Meati uses fermentation to produce its alternative protein products, a technique that the Good Food Institute calls the third pillar of alternative protein. The company has so far introduced two products, a whole cut alternative steak and chicken breast. The mycelium steak was piloted at a restaurant in Boulder, Colorado last year, and the chicken alternative was only offered to select consumers that applied to taste test it. Through the versatility of mycelium, it is likely that Meati will be able to create a wide variety of alternative protein analogs.
This most recent round of capital will be used to develop an 80,000 square foot production plant in preparation for the startup’s commercial launch. According to the Forbes article, Meati’s goal is to be able to produce enough of its alternative protein in its new facility that would be the equivalent of 4,500 cows in a single day.
The Good Food Institute reported that approximately $1 billion has been invested into companies using fermentation to develop alternative protein.

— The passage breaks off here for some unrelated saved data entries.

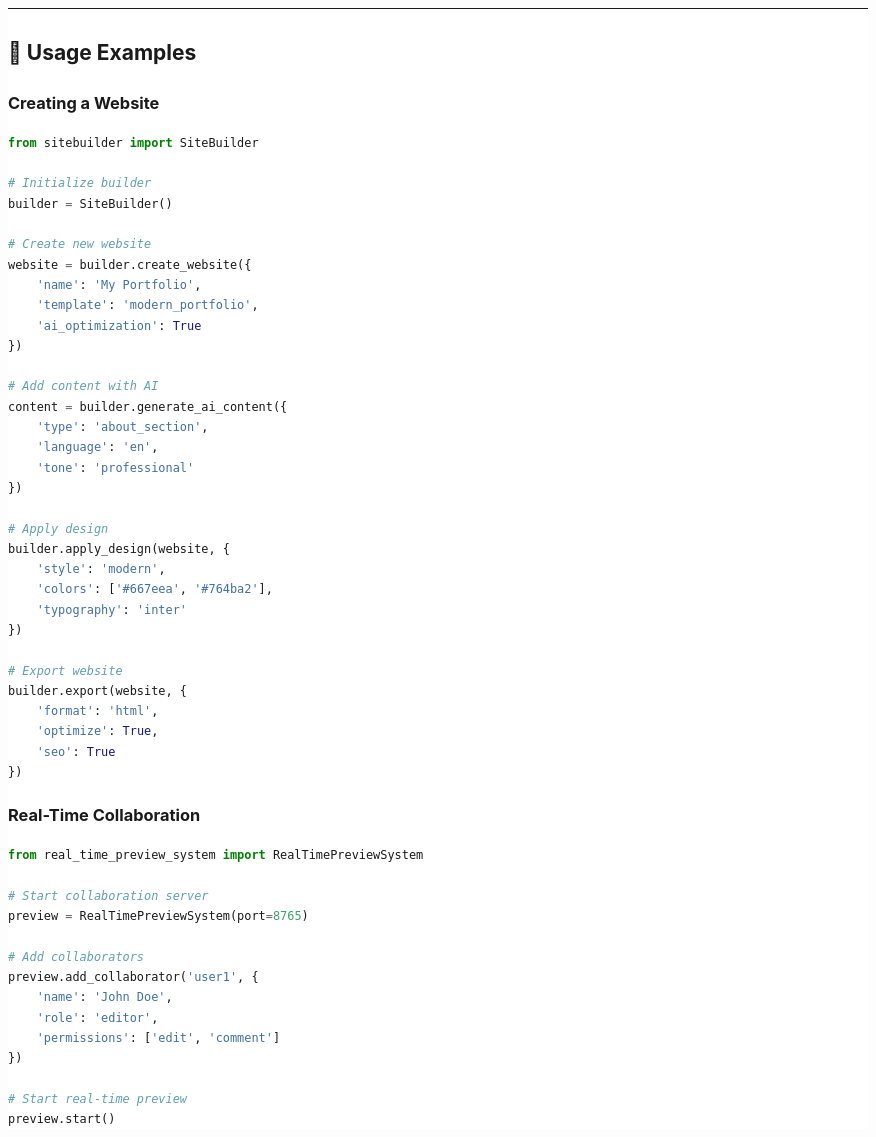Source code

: 
---

## 🎨 Usage Examples

### Creating a Website
```python
from sitebuilder import SiteBuilder

# Initialize builder
builder = SiteBuilder()

# Create new website
website = builder.create_website({
    'name': 'My Portfolio',
    'template': 'modern_portfolio',
    'ai_optimization': True
})

# Add content with AI
content = builder.generate_ai_content({
    'type': 'about_section',
    'language': 'en',
    'tone': 'professional'
})

# Apply design
builder.apply_design(website, {
    'style': 'modern',
    'colors': ['#667eea', '#764ba2'],
    'typography': 'inter'
})

# Export website
builder.export(website, {
    'format': 'html',
    'optimize': True,
    'seo': True
})
```

### Real-Time Collaboration
```python
from real_time_preview_system import RealTimePreviewSystem

# Start collaboration server
preview = RealTimePreviewSystem(port=8765)

# Add collaborators
preview.add_collaborator('user1', {
    'name': 'John Doe',
    'role': 'editor',
    'permissions': ['edit', 'comment']
})

# Start real-time preview
preview.start()
```
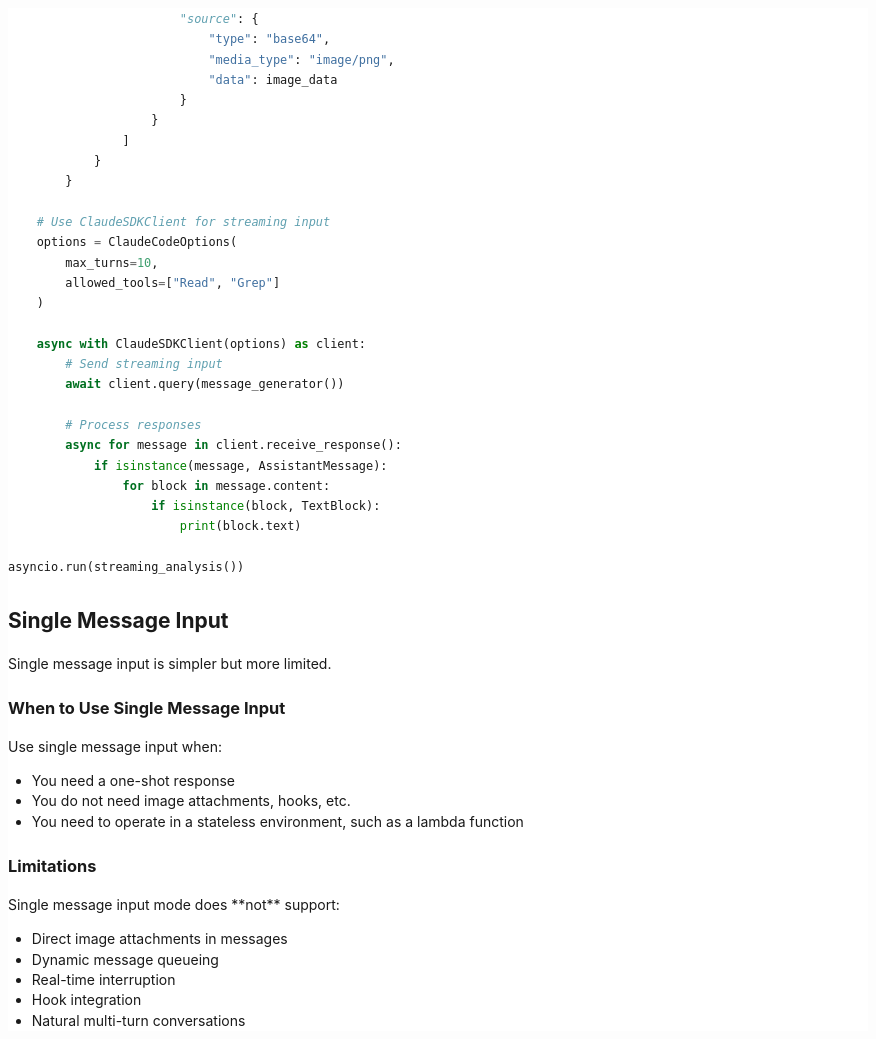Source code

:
   ```python Python
                          "source": {
                              "type": "base64",
                              "media_type": "image/png",
                              "data": image_data
                          }
                      }
                  ]
              }
          }
      
      # Use ClaudeSDKClient for streaming input
      options = ClaudeCodeOptions(
          max_turns=10,
          allowed_tools=["Read", "Grep"]
      )
      
      async with ClaudeSDKClient(options) as client:
          # Send streaming input
          await client.query(message_generator())
          
          # Process responses
          async for message in client.receive_response():
              if isinstance(message, AssistantMessage):
                  for block in message.content:
                      if isinstance(block, TextBlock):
                          print(block.text)

  asyncio.run(streaming_analysis())
  ```
</CodeGroup>

## Single Message Input

Single message input is simpler but more limited.

### When to Use Single Message Input

Use single message input when:

* You need a one-shot response
* You do not need image attachments, hooks, etc.
* You need to operate in a stateless environment, such as a lambda function

### Limitations

<Warning>
  Single message input mode does **not** support:

  * Direct image attachments in messages
  * Dynamic message queueing
  * Real-time interruption
  * Hook integration
  * Natural multi-turn conversations
</Warning>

That being said, Meati faces a few competitors in this space. AtLast had an impressive funding round earlier this year ($40M), and is currently developing new alternative protein analogs alongside its existing bacon product. Prime Roots uses fermentation and fungi to craft various protein alternatives, including bacon, chicken, lobster, and beef. Focusing on the B2B realm, Mushlabs also ferments mycelium to create alternative proteins products.
Meati has stated that the commercial launch of its first product will be sometime in 2022. According to an article published on Techcrunch, the first commercial product will likely be a mycelium-based jerky.